Colgué el teléfono y me senté de nuevo en el sofá, tratando de organizar mis pensamientos. ¿Cómo iba a decirle a Mel que me habían despedido? Que la única fuente de ingresos que tenía para mantener a mi madre en el hospital simplemente se había evaporado ante mis ojos. Me sentía tan avergonzada, tan inútil, pero sabía que necesitaba decírselo.

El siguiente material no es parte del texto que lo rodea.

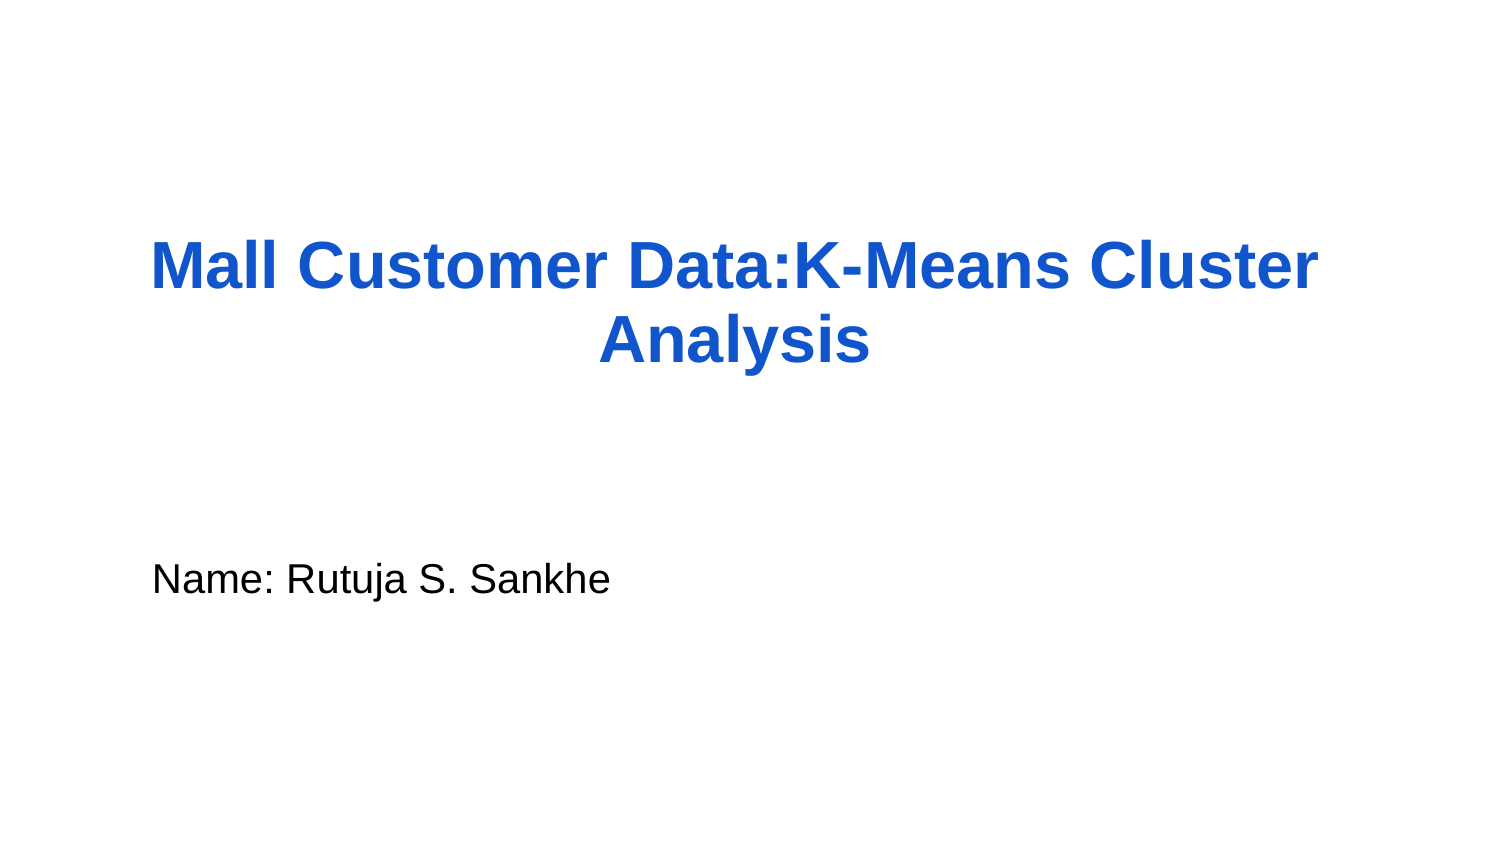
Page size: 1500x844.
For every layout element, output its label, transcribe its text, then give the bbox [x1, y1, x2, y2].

subtitle Name: Rutuja S. Sankhe [136, 533, 1500, 664]
title Mall Customer Data:K-Means Cluster Analysis [21, 125, 1449, 480]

El tiempo parecía arrastrarse hasta que finalmente escuché el suave golpe en la puerta. La abrí, y ahí estaba Mel, con esa expresión preocupada que me hizo querer llorar de nuevo. Entró y me envolvió en un abrazo fuerte, sin decir una palabra. Ese simple gesto era todo lo que necesitaba para sentirme un poco menos sola.

—Rachel, ¿qué pasó?— preguntó suavemente, llevándome al sofá.